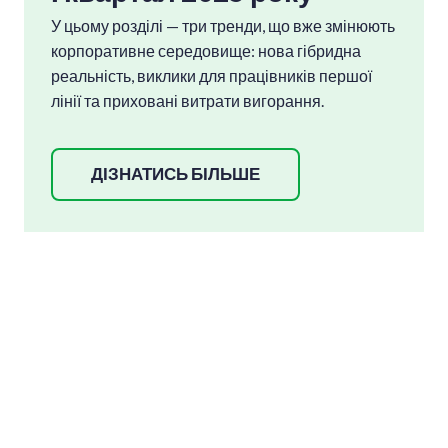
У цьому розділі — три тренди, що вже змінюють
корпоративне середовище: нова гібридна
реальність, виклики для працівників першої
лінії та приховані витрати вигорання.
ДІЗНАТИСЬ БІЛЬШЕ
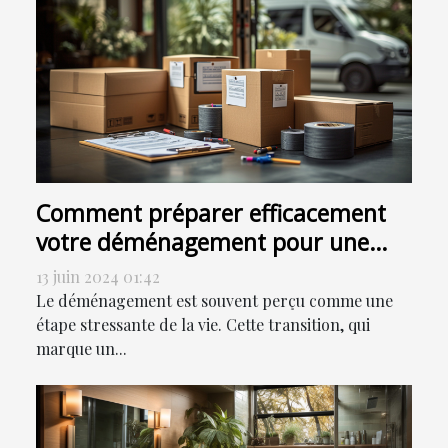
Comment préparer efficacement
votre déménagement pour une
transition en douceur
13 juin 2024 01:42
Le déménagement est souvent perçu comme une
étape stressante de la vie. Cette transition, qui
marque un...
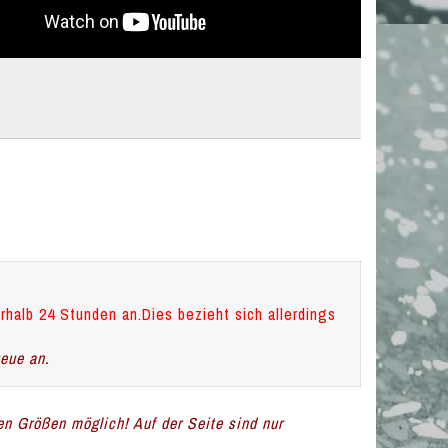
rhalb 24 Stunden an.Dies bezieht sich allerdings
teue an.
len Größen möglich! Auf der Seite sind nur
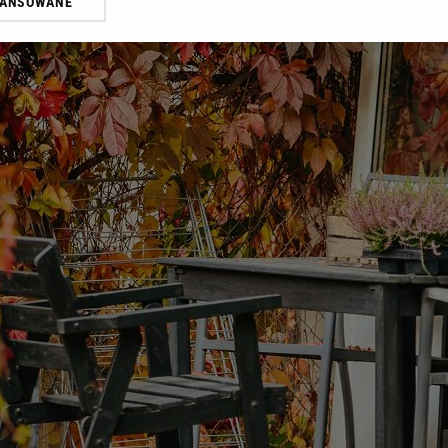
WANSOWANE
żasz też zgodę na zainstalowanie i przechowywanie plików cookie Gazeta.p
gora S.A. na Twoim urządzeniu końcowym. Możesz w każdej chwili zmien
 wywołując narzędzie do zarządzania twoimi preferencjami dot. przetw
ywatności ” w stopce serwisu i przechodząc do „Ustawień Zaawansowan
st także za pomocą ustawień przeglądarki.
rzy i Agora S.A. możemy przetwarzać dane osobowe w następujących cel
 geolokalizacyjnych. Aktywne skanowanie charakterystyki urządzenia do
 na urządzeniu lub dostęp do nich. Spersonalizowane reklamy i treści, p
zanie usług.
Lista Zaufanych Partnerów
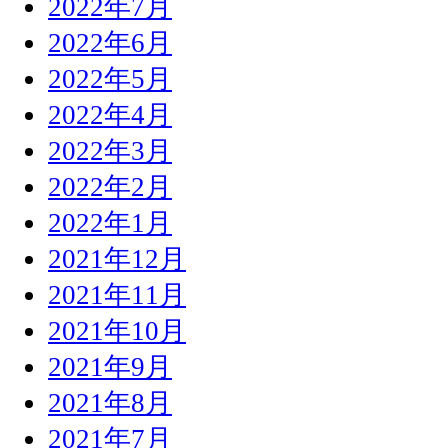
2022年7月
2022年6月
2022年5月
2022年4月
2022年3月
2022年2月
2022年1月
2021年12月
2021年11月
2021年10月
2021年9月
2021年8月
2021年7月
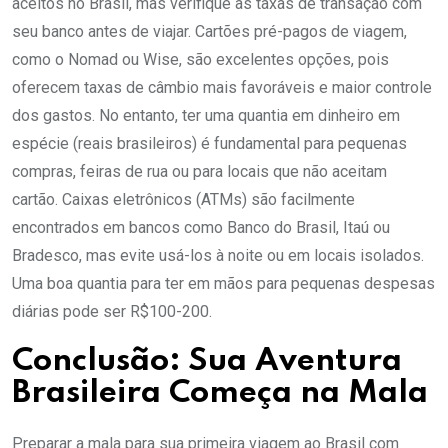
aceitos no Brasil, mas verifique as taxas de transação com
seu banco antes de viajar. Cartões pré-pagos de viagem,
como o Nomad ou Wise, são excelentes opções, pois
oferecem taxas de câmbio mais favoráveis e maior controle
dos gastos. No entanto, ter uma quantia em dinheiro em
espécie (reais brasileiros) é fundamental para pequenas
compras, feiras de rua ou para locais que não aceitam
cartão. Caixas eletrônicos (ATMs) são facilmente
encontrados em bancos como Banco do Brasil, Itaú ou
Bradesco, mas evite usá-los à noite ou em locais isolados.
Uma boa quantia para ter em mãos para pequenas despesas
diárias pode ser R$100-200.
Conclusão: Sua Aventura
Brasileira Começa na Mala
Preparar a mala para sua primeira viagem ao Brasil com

WHAT YOU WILL DO:
Please print every line of text from the listing above, word for word, and leave out the pictures.

RESPONSE TO THE TASK:
У цьому розділі — три тренди, що вже змінюють
корпоративне середовище: нова гібридна
реальність, виклики для працівників першої
лінії та приховані витрати вигорання.
ДІЗНАТИСЬ БІЛЬШЕ
Comment préparer efficacement
votre déménagement pour une
transition en douceur
13 juin 2024 01:42
Le déménagement est souvent perçu comme une
étape stressante de la vie. Cette transition, qui
marque un...
rhalb 24 Stunden an.Dies bezieht sich allerdings
teue an.
len Größen möglich! Auf der Seite sind nur
WANSOWANE
żasz też zgodę na zainstalowanie i przechowywanie plików cookie Gazeta.p
gora S.A. na Twoim urządzeniu końcowym. Możesz w każdej chwili zmien
 wywołując narzędzie do zarządzania twoimi preferencjami dot. przetw
ywatności ” w stopce serwisu i przechodząc do „Ustawień Zaawansowan
st także za pomocą ustawień przeglądarki.
rzy i Agora S.A. możemy przetwarzać dane osobowe w następujących cel
 geolokalizacyjnych. Aktywne skanowanie charakterystyki urządzenia do
 na urządzeniu lub dostęp do nich. Spersonalizowane reklamy i treści, p
zanie usług.
Lista Zaufanych Partnerów
2022年7月
2022年6月
2022年5月
2022年4月
2022年3月
2022年2月
2022年1月
2021年12月
2021年11月
2021年10月
2021年9月
2021年8月
2021年7月
aceitos no Brasil, mas verifique as taxas de transação com
seu banco antes de viajar. Cartões pré-pagos de viagem,
como o Nomad ou Wise, são excelentes opções, pois
oferecem taxas de câmbio mais favoráveis e maior controle
dos gastos. No entanto, ter uma quantia em dinheiro em
espécie (reais brasileiros) é fundamental para pequenas
compras, feiras de rua ou para locais que não aceitam
cartão. Caixas eletrônicos (ATMs) são facilmente
encontrados em bancos como Banco do Brasil, Itaú ou
Bradesco, mas evite usá-los à noite ou em locais isolados.
Uma boa quantia para ter em mãos para pequenas despesas
diárias pode ser R$100-200.
Conclusão: Sua Aventura
Brasileira Começa na Mala
Preparar a mala para sua primeira viagem ao Brasil com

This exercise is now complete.